Regulatory actions against licensees and authorized delegates: The Director is granted authority to take a wide range of regulatory actions for violations of the act or administrative rules, as well as: violations of criminal law; links to terrorist organizations or terrorist financing; fraud or misrepresentation; insolvency; or unsound business practices. Subject to specific conditions, the Director may:
• Issue a temporary or permanent order to cease and desist doing business;
• Suspend, revoke, or condition a license;
• Place licensee in receivership;
• Impose civil penalties;
• Compel payment of restitution or require other curative measures; or
• Remove an employee or officer from participation in the business.
Community outreach by Director: The Director is required to conduct outreach to small businesses and immigrant communities in order to:
• Enhance awareness of state and federal laws governing money services businesses;
• Increase compliance with pertinent laws and regulations; and
• Provide technical assistance to businesses subject to the act.
VIII. Criminal Penalties
Several new criminal offenses are created for violations of the act:
• False statements, material misrepresentations, or deliberate omissions in records required under the act constitute a class C felony;
• Depending upon the circumstances, engaging in a money services business without a license can be either a misdemeanor or a gross misdemeanor.
Appropriation: None.
Fiscal Note: Available.
Effective Date: The bill takes effect on October 1, 2003.
Testimony For: (Financial Institutions & Insurance) (Original bill) This bill is necessary to assist federal efforts to regulate the money transmitter industry. It creates a comprehensive regulatory scheme that is based on the model act. The bill is consistent with the laws of other states and its primary purpose is "safety and soundness." Key provisions in the bill include net worth and bonding requirements, criminal penalties, consumer protection, and anti-money-laundering regulations. The current version of the bill is the result of extensive outreach to the affected ethnic communities and endeavors to be sensitive to the needs of these communities. It should not present a significant barrier to the operation of small, community-based money transmitters.
Many ethnic communities depend on money transmitters to provide financial support for family members living in other countries. Money transmitters are particularly important to recent immigrants, since such immigrants often do not have ready access to the conventional banking system in order to transmit money. Huge amounts of money are sent abroad via the money transmitter system, although transaction fees retained by the transmitters absorb a large percentage of these funds. It is common for a money transmitter to charge a transaction fee of between 20 and 25 percent.
(In Support with Concerns) (Original bill) The exchange rate disclosures in the bill should be more comprehensive and violations of the act should be made violations of the Consumer Protection Act.

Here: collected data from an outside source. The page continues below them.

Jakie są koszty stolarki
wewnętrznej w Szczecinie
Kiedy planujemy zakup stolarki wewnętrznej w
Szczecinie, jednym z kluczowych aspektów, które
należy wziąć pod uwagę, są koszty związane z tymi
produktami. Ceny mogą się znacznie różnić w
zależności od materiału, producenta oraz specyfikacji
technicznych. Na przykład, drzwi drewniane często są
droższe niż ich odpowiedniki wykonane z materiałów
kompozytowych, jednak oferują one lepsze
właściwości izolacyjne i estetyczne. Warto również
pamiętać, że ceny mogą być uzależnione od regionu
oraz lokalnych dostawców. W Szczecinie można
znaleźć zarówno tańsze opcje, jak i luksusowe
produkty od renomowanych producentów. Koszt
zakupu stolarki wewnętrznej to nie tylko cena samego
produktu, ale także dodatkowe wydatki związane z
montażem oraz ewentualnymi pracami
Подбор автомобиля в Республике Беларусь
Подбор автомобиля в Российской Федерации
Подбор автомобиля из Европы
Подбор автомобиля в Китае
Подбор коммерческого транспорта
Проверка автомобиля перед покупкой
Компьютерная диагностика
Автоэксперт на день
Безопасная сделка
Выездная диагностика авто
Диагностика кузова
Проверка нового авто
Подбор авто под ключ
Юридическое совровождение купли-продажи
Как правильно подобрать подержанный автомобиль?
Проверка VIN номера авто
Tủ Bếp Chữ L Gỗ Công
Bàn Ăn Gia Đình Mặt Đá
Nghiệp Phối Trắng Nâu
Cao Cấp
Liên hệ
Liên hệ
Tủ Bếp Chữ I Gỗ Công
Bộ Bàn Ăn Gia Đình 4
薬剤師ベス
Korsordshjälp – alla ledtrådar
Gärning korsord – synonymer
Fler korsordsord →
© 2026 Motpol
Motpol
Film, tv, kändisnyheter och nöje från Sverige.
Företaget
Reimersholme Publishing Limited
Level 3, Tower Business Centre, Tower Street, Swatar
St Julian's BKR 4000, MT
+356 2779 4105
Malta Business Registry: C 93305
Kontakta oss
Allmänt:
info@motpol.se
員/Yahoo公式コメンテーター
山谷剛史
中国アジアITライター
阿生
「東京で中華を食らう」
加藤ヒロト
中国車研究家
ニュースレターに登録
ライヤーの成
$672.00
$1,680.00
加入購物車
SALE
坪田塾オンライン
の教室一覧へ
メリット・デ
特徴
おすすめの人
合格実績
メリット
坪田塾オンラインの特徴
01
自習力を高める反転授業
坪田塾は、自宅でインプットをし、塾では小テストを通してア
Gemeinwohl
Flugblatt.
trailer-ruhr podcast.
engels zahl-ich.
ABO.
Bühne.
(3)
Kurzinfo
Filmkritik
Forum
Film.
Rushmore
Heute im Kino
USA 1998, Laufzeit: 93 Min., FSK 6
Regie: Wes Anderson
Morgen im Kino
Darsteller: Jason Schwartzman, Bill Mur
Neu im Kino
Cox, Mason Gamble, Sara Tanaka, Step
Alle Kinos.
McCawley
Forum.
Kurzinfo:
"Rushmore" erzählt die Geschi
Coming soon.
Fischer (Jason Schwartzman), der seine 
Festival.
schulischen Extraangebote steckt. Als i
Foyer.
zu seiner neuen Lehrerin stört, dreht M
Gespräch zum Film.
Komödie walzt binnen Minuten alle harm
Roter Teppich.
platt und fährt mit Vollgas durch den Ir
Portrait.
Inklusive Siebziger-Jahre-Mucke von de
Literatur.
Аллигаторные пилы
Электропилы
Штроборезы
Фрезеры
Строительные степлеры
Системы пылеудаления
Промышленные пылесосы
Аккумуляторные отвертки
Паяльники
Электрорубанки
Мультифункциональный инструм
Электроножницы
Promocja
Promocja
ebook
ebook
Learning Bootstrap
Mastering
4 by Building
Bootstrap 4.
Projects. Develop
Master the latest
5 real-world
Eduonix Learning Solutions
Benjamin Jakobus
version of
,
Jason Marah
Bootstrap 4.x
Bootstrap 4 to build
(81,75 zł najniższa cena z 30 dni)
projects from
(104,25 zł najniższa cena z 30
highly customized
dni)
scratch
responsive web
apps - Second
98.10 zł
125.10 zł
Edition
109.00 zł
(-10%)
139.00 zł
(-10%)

Testimony For: (Appropriations) The primary purpose of this bill is two-fold: 1) To protect consumers; and 2) to prevent the laundering of proceeds from illegal activities. The program would be entirely supported by license fees.
Testimony Against: (Financial Institutions & Insurance) None.
Testimony Against: (Appropriations) None.
Testified: (Financial Institutions & Insurance) (In support) Representative Santos, prime sponsor; Mark Greenberg and Ezra Levine, Non-Bank Funds Transmitters Group; and Mark Thomson, Department of Financial Institutions.
(With concerns) Brendan vonBriesen, Commission on Hispanic Affairs.
Testified: (Appropriations) Mark Thomson, Department of Financial Institutions.